The World of Warcraft client is a powerful application that provides gamers with an immersive role-playing environment. Blizzard has created an architecture that provides immense entertainment value to the end user while simultaneously supporting millions of players. Blizzard's World of Warcraft universe is built for size and speed, and it shows no signs of stopping.

The efficiency of World of Warcraft over the network is remarkable. The bandwidth used by World of Warcraft is so slight that it can be enjoyed by nearly anyone, regardless of their connection to the Internet. With servers around the world, Blizzard has created a service that gamers anywhere can enjoy.

Although the performance of World of Warcraft is elegant, it's a concern from a security standpoint. The proprietary nature of the World of Warcraft gaming client provides a certain level of protection because the details of the front-end are private and not well known. This doesn't ensure complete protection, but it does mean that exploits that directly attack the World of Warcraft client won't be as common as attacks to other more-open applications such as browsers or email clients. However, security professionals know that security through obscurity isn't really security.

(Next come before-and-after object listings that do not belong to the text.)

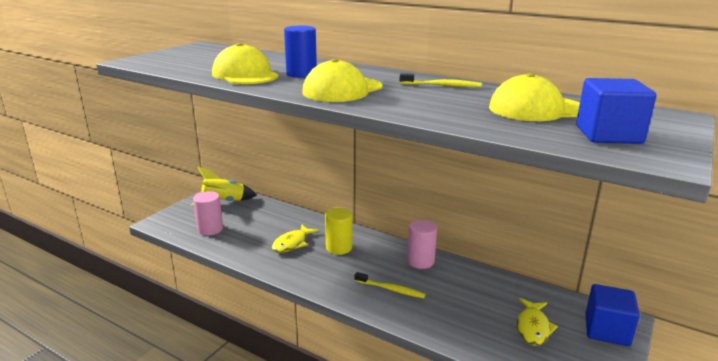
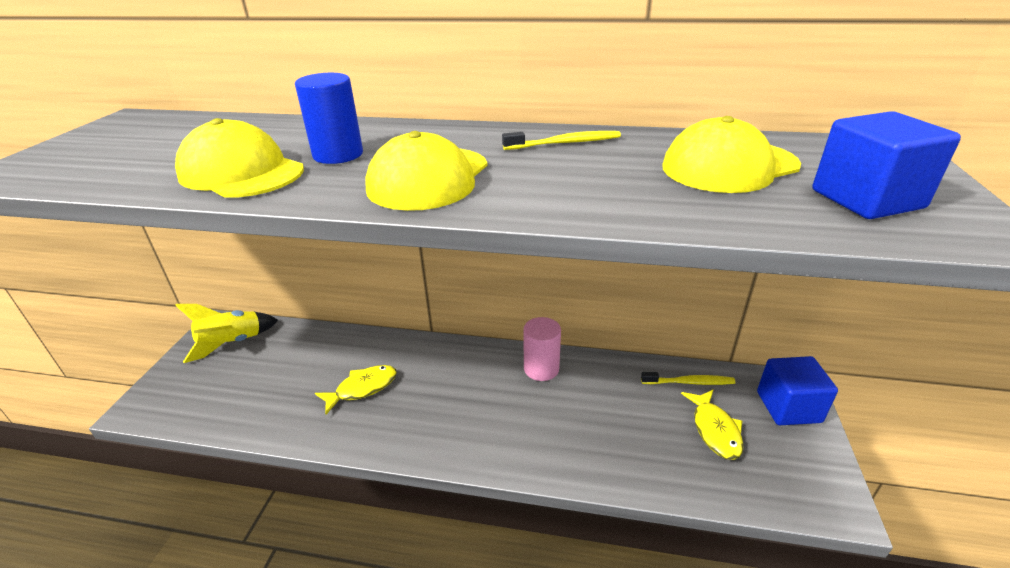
camera: 20 degrees left, 10 degrees up
(210, 229) = (229, 397): pink cylinder -> none
(292, 243) = (362, 388): yellow fish -> yellow fish turned 135 degrees counterclockwise
(339, 248) = (429, 377): yellow cylinder -> none
(391, 289) = (526, 425): yellow toothbrush -> yellow toothbrush (689, 382)

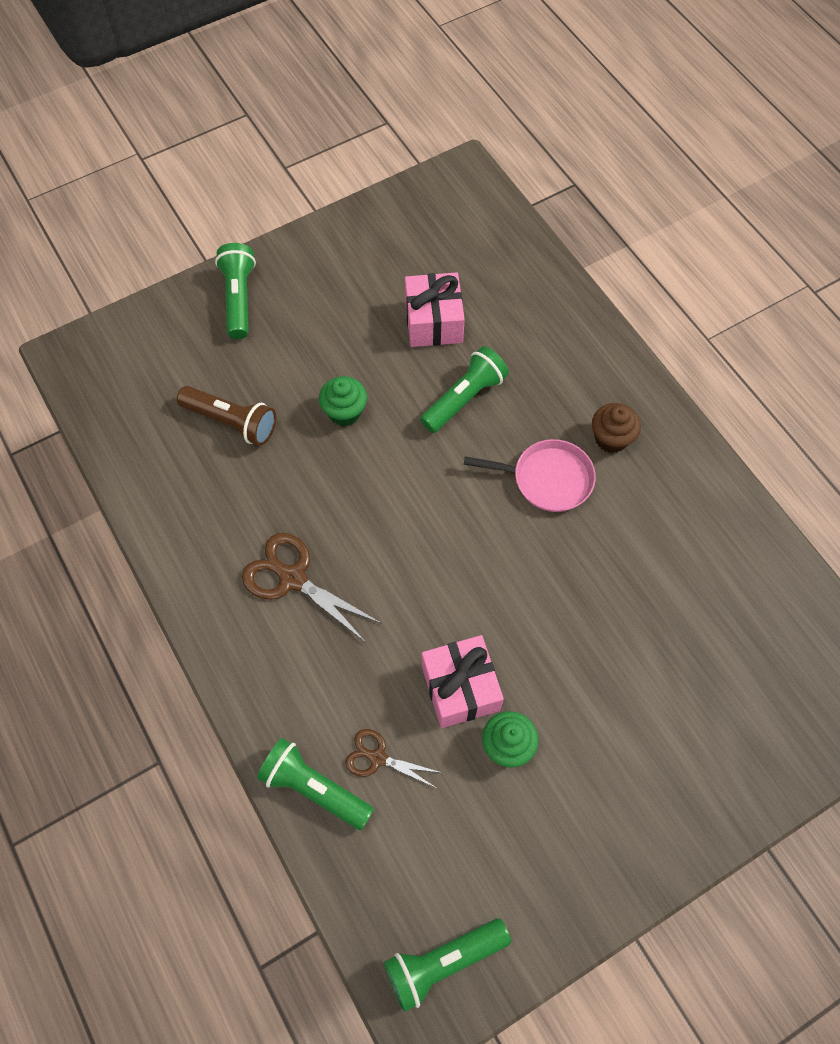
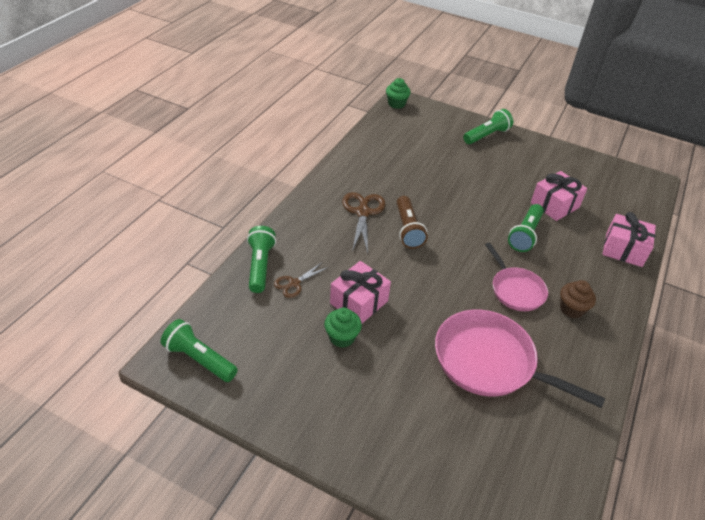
camera: 55 degrees right, 20 degrees down
(232, 422) = (422, 159): brown flashlight -> brown flashlight (408, 229)
(344, 412) = (468, 194): green cupcake -> green cupcake (396, 104)
(377, 757) = (294, 284): brown scissors -> brown scissors turned 120 degrees counterclockwise
(464, 398) = (525, 235): green flashlight -> green flashlight turned 105 degrees clockwise
(555, 305) = (623, 249): none -> pink gift
(637, 589) = (489, 361): none -> pink pan

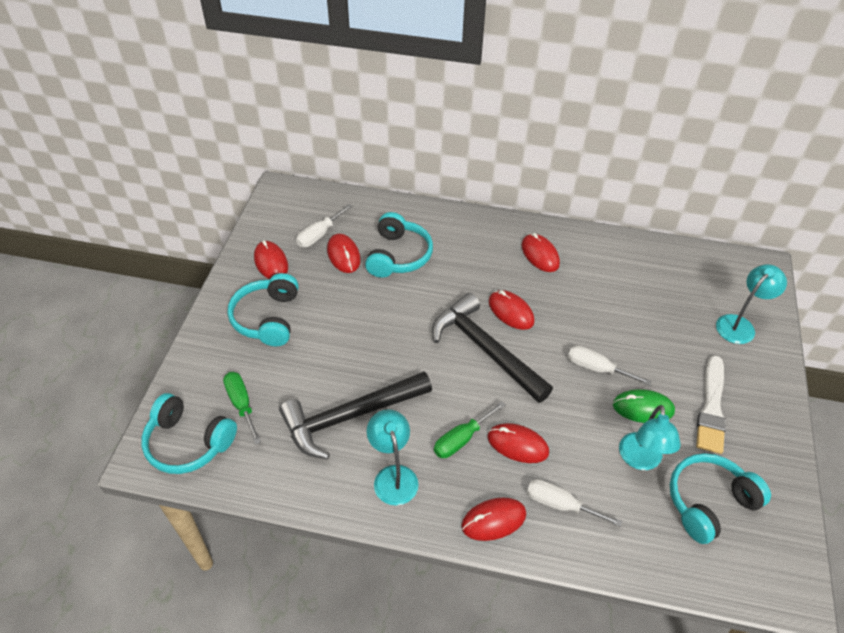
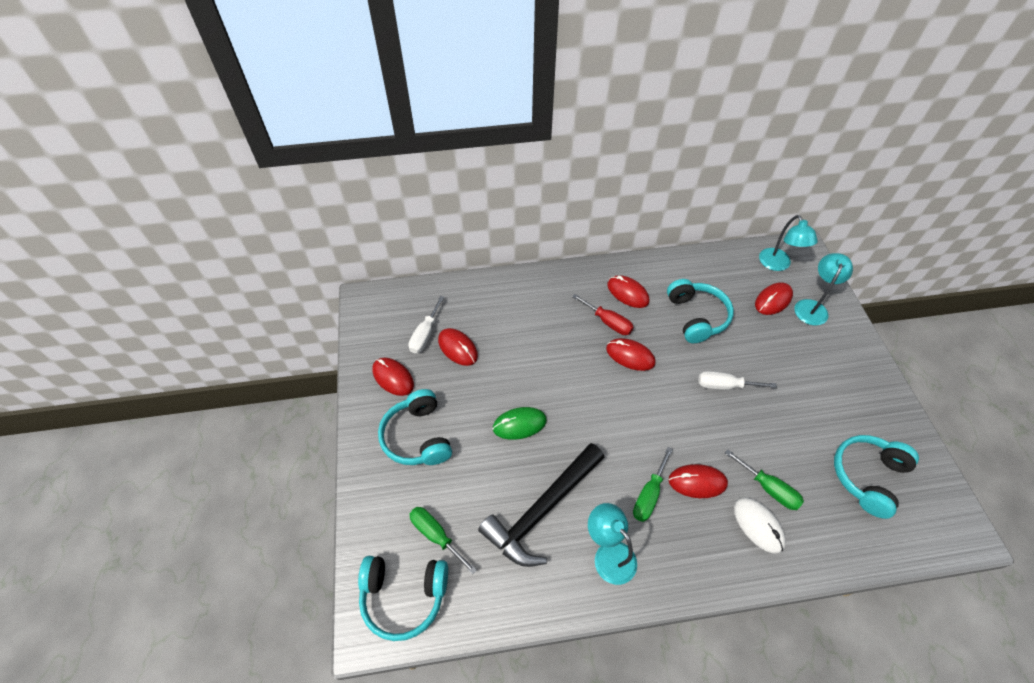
camera: 20 degrees left, 5 degrees up
(398, 256) = (507, 333): turquoise headphones -> turquoise headphones (696, 317)
(485, 349) = (626, 400): black hammer -> none
(493, 520) = (713, 563): red mouse -> red mouse (773, 300)
(504, 275) = (608, 322): none -> red screwdriver
(560, 504) = (758, 525): white screwdriver -> white mouse
(591, 476) = (768, 488): none -> green screwdriver
(640, 460) = (799, 458): turquoise lamp -> turquoise lamp (777, 265)
(643, 408) = (777, 409): green mouse -> green mouse (519, 424)
(711, 408) = (828, 390): white brush -> none

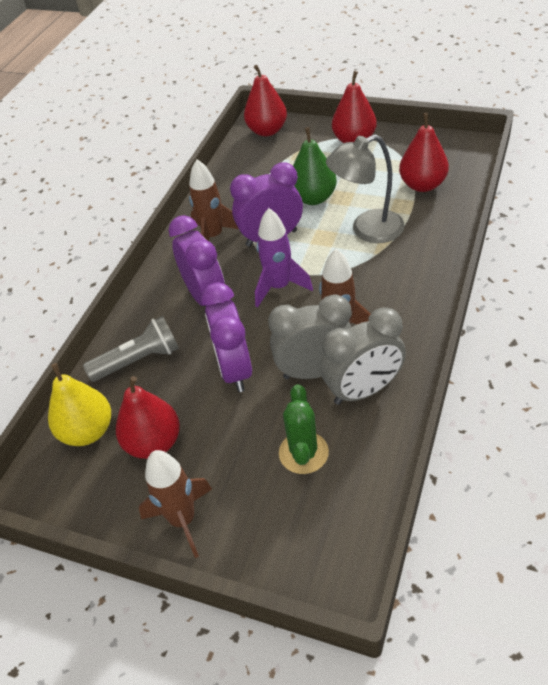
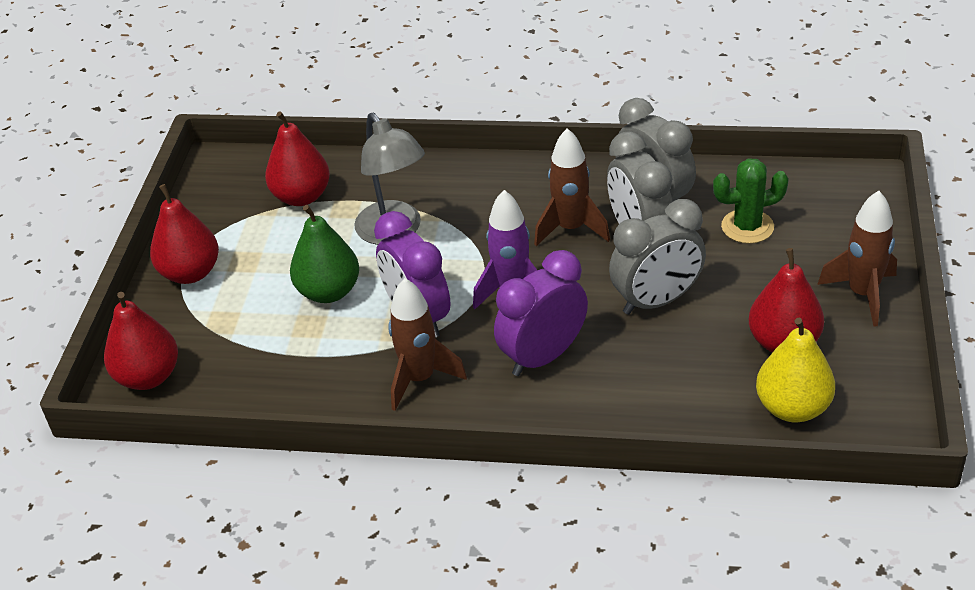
camera: 105 degrees left, 5 degrees down
(139, 360) = (669, 393): grey flashlight -> none
(234, 370) = (657, 301): purple clock -> grey clock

It's the World of Warcraft software's proprietary nature that also includes a bit of insecurity. In an effort to keep the gaming environment fair for everyone, Blizzard has required that every World of Warcraft player agree that information "without limitation" can be transferred from their computer back to Blizzard's servers. There's absolutely no evidence of Blizzard ever gathering anything personal or private from end users. Indeed, it would be difficult to believe that Blizzard would put their extremely successful gaming business at risk by transferring information they shouldn't.

However, the security professional has to be concerned that Blizzard could not only transfer this information without limitation, but that the end user has agreed to this activity. If an organization's activities require an undeniable level of security, the World of Warcraft client would be an inappropriate piece of software. A security professional at a hospital, financial organization, or government entity would certainly want to be sure their end users were keeping their online gaming confined to their home computers.